— TEXT FOR ANALYSIS —
+---+
As the need to reduce the emission of greenhouse gases has grown more urgent over the last quarter century, key stakeholders across the globe have sought to forge effective paths to make a measurable difference in the health of the planet. Starting in the 1990s with the Kyoto Protocol, governments and multilateral organizations led the way by creating avenues for countries to participate in carbon reduction efforts through the use of carbon credits and carbon offsets. The mechanisms introduced by the Kyoto Protocol led to the creation of global and regional compulsory compliance regimes requiring both countries and corporate entities to limit their carbon emissions. Beyond these mandatory regimes, the sharp rise in public concern over the climate has increasingly catalyzed companies to take steps to reduce their carbon emissions on a voluntary basis. In order to reach their goals, companies are turning to voluntary carbon markets, where they are able to invest in renewable energy projects that generate carbon offsets, as well as purchase and sell carbon offsets, as a means of contributing to the removal of carbon from the atmosphere. Activity surrounding voluntary carbon markets has expanded steadily since their introduction, with current estimates projecting that the market for carbon offsets may be worth over US$50 billion by 2050.i

Despite the growing importance of both carbon credits and offsets, the fundamentals of these tradeable units and their associated markets are still not well understood by most. This article seeks to provide a broad overview of carbon credits and carbon offsets in order to facilitate a better awareness of the growth and practical workings of these markets. It commences by surveying the establishment and evolution of carbon markets stemming from the entry into the Kyoto Protocol in the late 1990s. It then delves into the distinctions between carbon credits and carbon offsets, as well as the difference between compulsory and voluntary carbon markets. The article includes a brief journey through the typical lifecycle of a carbon offset, from creation to retirement. It concludes with a few broad observations regarding the opportunities and risks presented by the carbon markets.

II. CREATION OF CARBON CREDITS AND THE ESTABLISHMENT OF CARBON MARKETS

The focus on carbon credits as a means of combating climate change is relatively new. The concept of an international carbon market was first established by the Kyoto Protocol in 1997. Initially signed by 180 countries, the Kyoto Protocol came into effect in 2005, setting legally binding targets for 37 industrialized countries to limit or reduce their overall greenhouse gas emissions ("GHG Emissions") by an average of at least 5% below their respective 1990 levels during the period of 2008-2012.1

The Kyoto Protocol imposed these binding targets only on industrialized countries in express recognition of the responsibility they bear for the state of the climate as a result of their GHG Emissions over the course of a century-and-a-half of robust industrialization. Conversely, the Kyoto Protocol provided developing countries with voluntary targets or, in the case of China and India, exemptions from targets altogether.

While industrialized countries were directed to meet their targets principally through national measures orchestrated by governmental fiat, the Kyoto Protocol also introduced three market-based mechanisms to assist countries in finding ways to meet their targets. These mechanisms also aimed to encourage participation in emission reduction efforts by the private sector and by developing countries exempted from Kyoto's binding targets.

These market-based mechanisms were:

  • The Clean Development Mechanism ("CDM")
+---+
— EXERCISE TASKS —
1. Name every specific calendar year, not counting decades, that appears in the article on carbon credits and carbon markets.
2. Pick up the article on carbon credits and carbon markets after its last line, the first of the Kyoto Protocol's market-based mechanisms, and carry it forward.

— SOURCE MATERIAL —
+---+
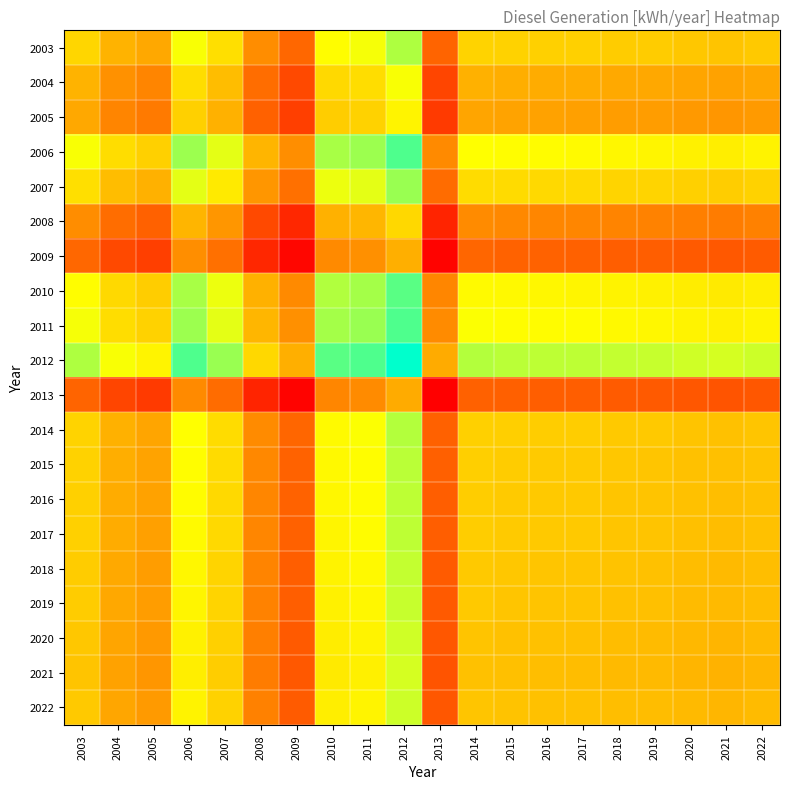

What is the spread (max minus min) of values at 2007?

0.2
+---+
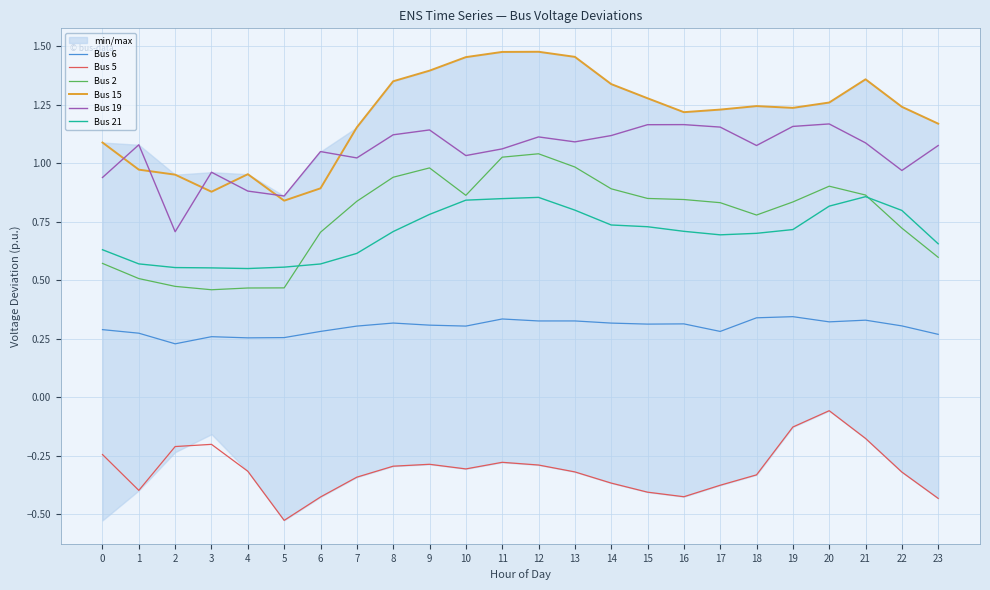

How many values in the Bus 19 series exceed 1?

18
+---+
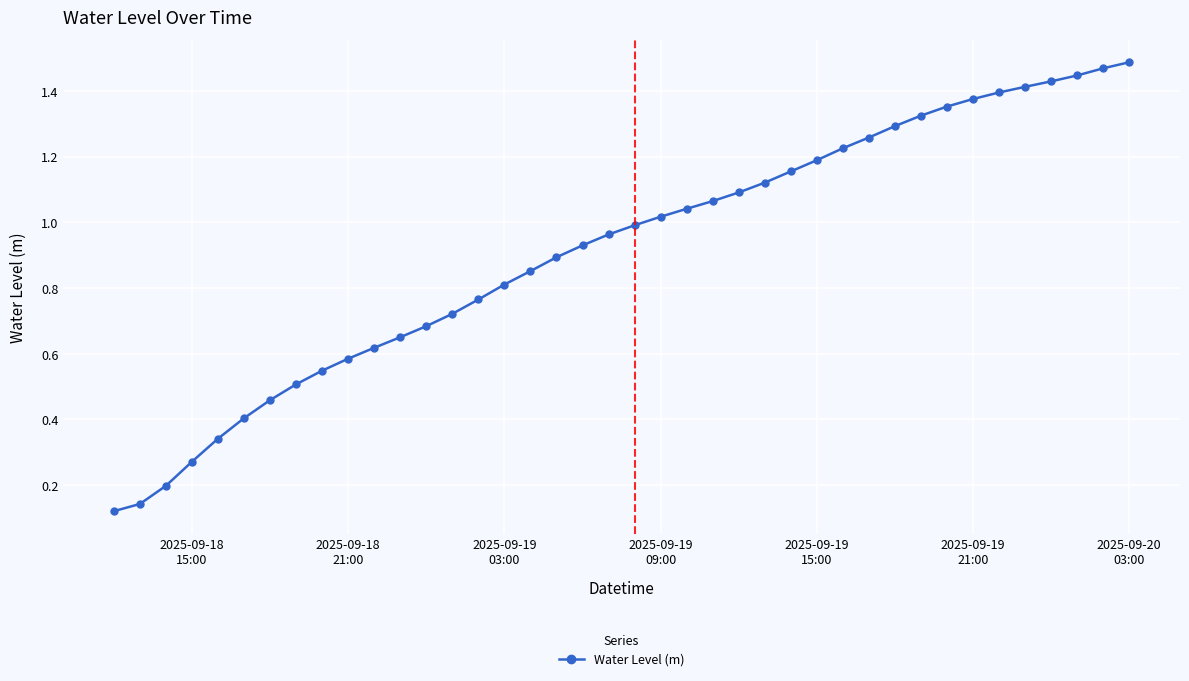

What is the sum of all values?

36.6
+---+
— RESULTS FOR THE EXERCISE —
1. 2050, 1997, 2005, 1990, 2008, 2012

2.
  • Joint Implementation ("JI")
  • The International Emissions Trading ("IET") mechanism.

The creation of these market-based mechanisms introduced and established what ultimately became known as the international carbon market.

Article 12 of the Kyoto Protocol created the framework for the CDM. The CDM allows any of the 37 industrialized countries bound by the Kyoto targets to implement an emissions reduction project in a developing country and, in doing so, generate a marketable Certified Emissions Reduction ("CER") credit. Each CER represents the equivalent of offsetting one metric ton of carbon dioxide and can be traded or sold to count towards meeting an industrialized country's GHG Emissions reduction targets under Kyoto.

Article 7 of the Kyoto Protocol established the JI, a mechanism similar to the CDM. Under the JI, industrialized countries could jointly collaborate with other industrialized countries in pursuing and implementing emissions reduction projects in order to meet their Kyoto targets.

The IET, an international trading program, sprung from Article 17 of the Kyoto Protocol. The IET allowed industrialized countries with unused, excess carbon allowances to sell these excess allowances to other industrialized countries that had otherwise exceeded their targets.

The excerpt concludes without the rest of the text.